Gegeven tekst:
ECLI:NL:CRVB:2025:1057

Centrale Raad van Beroep

Datum uitspraak
16 juli 2025
Publicatiedatum
17 juli 2025
Zaaknummer
25/448 APPA
Instantie
Centrale Raad van Beroep
Type
Uitspraak
Procedures
  • Voorlopige voorziening
Rechters
Vindplaatsen
  • Rechtspraak.nl
AI samenvatting door LexboostAutomatisch gegenereerd

Verzoek om indexering Appa-pensioen en restitutie ingehouden buitenlandbijdrage afgewezen

In deze zaak heeft de Centrale Raad van Beroep op 16 juli 2025 uitspraak gedaan over het verzoek van een voormalige gedeputeerde van de provincie Noord-Holland om indexering van zijn Appa-pensioen en restitutie van een ingehouden buitenlandbijdrage. De verzoeker, geboren in 1946, ontving sinds 1 oktober 2011 een ouderdomspensioen op basis van de Algemene Ouderdomswet en een pensioen op grond van de Appa. Hij had in 2021 een verzoek ingediend voor inflatiecorrectie op zijn pensioen en restitutie van de buitenlandbijdrage, maar dit verzoek werd door de gedeputeerde staten afgewezen. De Raad oordeelde dat er geen wettelijke basis was voor de gewenste indexering, aangezien de pensioenen van het ABP voor het laatst waren geïndexeerd op 1 januari 2010. Bovendien was de aanspraak op restitutie door het verstrijken van de termijn van vijf jaar niet meer afdwingbaar. De voorzieningenrechter concludeerde dat er geen reden was om een voorlopige voorziening te treffen, en het beroep van de verzoeker werd ongegrond verklaard.

Opdrachtdoel:
Geef de volledige tekst over de uitspraak van de Centrale Raad van Beroep woordelijk weer. De aangeleverde regels zijn niet nodig.

Aangeleverde regels:
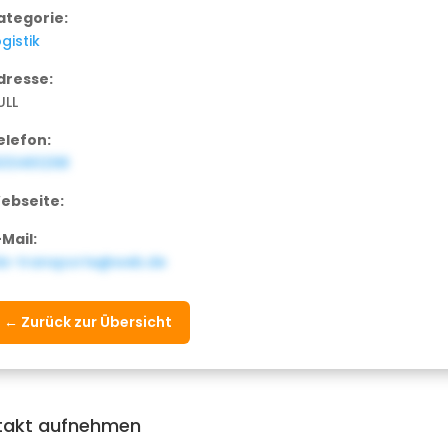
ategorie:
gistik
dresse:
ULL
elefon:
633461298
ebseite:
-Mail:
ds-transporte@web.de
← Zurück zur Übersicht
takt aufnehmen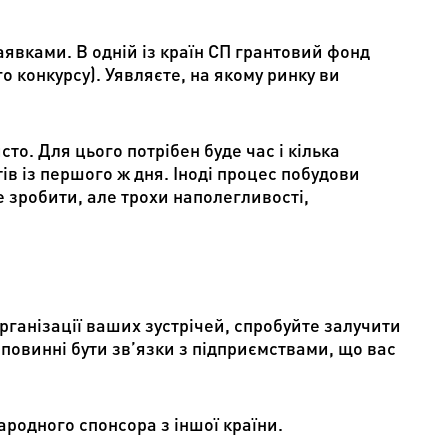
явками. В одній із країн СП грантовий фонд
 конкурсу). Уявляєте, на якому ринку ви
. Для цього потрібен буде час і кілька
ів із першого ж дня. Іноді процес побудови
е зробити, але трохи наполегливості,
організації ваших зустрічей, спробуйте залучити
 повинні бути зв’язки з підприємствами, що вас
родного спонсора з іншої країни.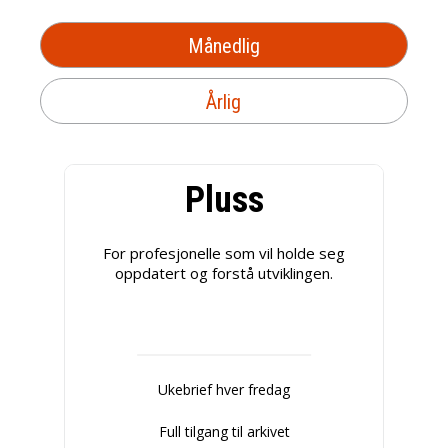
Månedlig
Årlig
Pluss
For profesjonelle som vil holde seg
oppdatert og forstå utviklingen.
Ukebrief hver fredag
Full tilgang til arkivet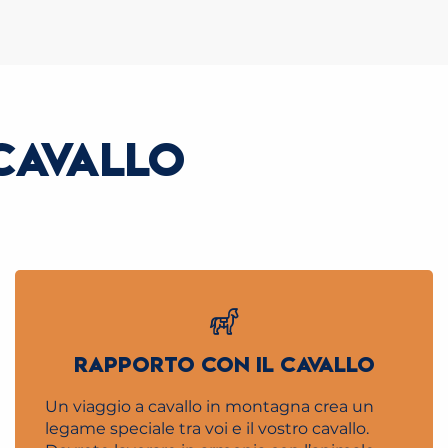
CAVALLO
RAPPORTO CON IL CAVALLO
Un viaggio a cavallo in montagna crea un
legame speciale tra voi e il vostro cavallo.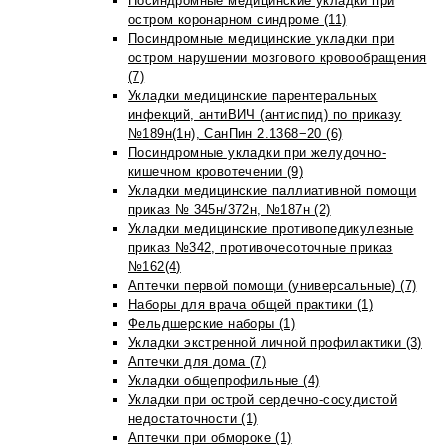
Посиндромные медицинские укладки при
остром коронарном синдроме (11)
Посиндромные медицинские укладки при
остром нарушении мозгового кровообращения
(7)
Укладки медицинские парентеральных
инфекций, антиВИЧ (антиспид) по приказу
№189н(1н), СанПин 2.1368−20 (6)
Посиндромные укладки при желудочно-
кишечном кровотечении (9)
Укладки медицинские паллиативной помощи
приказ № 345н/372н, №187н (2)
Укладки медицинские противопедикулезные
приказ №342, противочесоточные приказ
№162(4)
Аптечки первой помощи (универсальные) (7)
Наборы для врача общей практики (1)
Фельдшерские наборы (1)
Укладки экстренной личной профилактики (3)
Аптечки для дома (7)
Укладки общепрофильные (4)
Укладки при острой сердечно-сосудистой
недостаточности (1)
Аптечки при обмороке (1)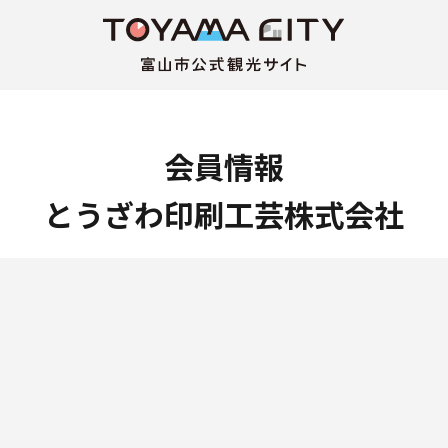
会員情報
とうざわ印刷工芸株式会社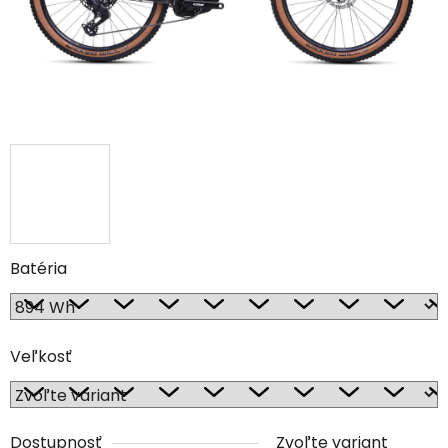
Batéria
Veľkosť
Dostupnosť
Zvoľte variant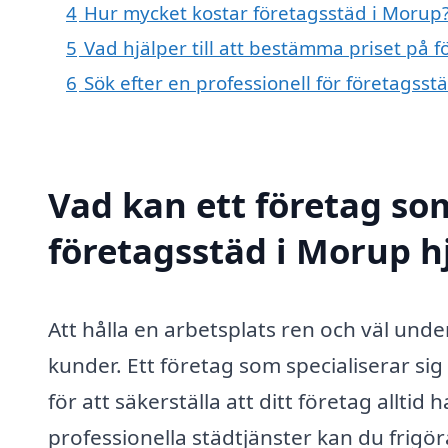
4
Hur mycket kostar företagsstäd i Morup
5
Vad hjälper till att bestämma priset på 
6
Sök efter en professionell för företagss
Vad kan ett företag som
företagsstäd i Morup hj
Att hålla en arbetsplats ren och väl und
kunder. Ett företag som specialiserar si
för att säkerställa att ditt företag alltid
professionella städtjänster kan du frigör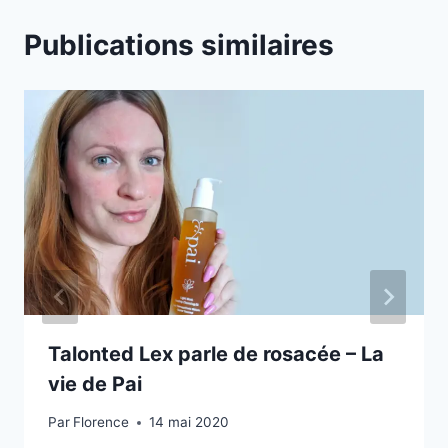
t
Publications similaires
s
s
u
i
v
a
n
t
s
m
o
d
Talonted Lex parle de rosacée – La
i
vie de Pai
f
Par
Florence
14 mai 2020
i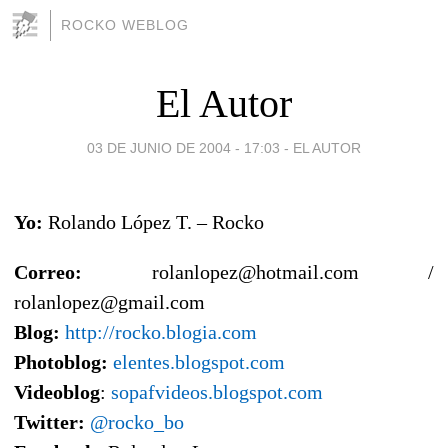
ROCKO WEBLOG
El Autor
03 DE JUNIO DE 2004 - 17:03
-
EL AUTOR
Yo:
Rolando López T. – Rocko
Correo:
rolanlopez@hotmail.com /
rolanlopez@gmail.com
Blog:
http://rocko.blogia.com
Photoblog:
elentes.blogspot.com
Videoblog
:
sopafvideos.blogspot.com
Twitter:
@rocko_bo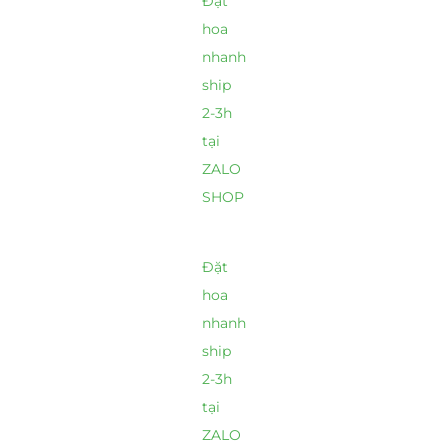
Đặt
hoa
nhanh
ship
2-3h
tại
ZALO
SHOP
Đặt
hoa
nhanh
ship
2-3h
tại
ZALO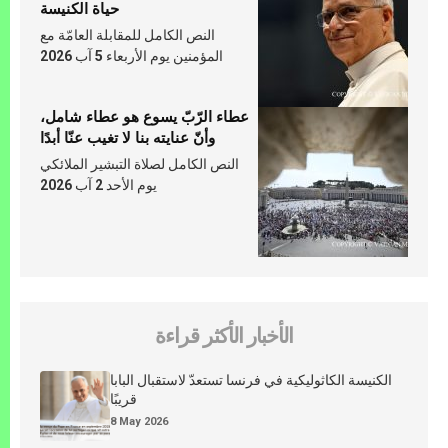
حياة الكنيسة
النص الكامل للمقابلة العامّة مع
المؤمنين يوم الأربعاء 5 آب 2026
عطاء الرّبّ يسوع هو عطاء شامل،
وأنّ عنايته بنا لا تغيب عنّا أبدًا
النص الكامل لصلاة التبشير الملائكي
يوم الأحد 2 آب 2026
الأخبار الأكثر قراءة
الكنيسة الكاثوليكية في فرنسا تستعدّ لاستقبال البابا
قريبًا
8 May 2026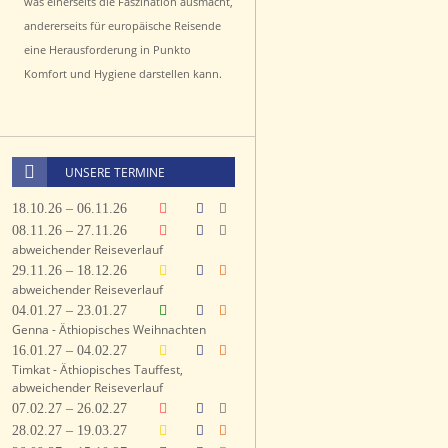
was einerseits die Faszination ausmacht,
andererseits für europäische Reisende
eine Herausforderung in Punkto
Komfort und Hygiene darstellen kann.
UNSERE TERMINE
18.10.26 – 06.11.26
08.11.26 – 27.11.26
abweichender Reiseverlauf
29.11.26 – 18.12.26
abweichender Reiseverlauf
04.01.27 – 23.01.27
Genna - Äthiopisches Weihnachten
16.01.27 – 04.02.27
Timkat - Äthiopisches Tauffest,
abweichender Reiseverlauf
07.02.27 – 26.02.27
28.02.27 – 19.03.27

Uitwerking:
ECLI:NL:CRVB:2025:1057

Centrale Raad van Beroep

Datum uitspraak
16 juli 2025
Publicatiedatum
17 juli 2025
Zaaknummer
25/448 APPA
Instantie
Centrale Raad van Beroep
Type
Uitspraak
Procedures
  • Voorlopige voorziening
Rechters
Vindplaatsen
  • Rechtspraak.nl
AI samenvatting door LexboostAutomatisch gegenereerd

Verzoek om indexering Appa-pensioen en restitutie ingehouden buitenlandbijdrage afgewezen

In deze zaak heeft de Centrale Raad van Beroep op 16 juli 2025 uitspraak gedaan over het verzoek van een voormalige gedeputeerde van de provincie Noord-Holland om indexering van zijn Appa-pensioen en restitutie van een ingehouden buitenlandbijdrage. De verzoeker, geboren in 1946, ontving sinds 1 oktober 2011 een ouderdomspensioen op basis van de Algemene Ouderdomswet en een pensioen op grond van de Appa. Hij had in 2021 een verzoek ingediend voor inflatiecorrectie op zijn pensioen en restitutie van de buitenlandbijdrage, maar dit verzoek werd door de gedeputeerde staten afgewezen. De Raad oordeelde dat er geen wettelijke basis was voor de gewenste indexering, aangezien de pensioenen van het ABP voor het laatst waren geïndexeerd op 1 januari 2010. Bovendien was de aanspraak op restitutie door het verstrijken van de termijn van vijf jaar niet meer afdwingbaar. De voorzieningenrechter concludeerde dat er geen reden was om een voorlopige voorziening te treffen, en het beroep van de verzoeker werd ongegrond verklaard.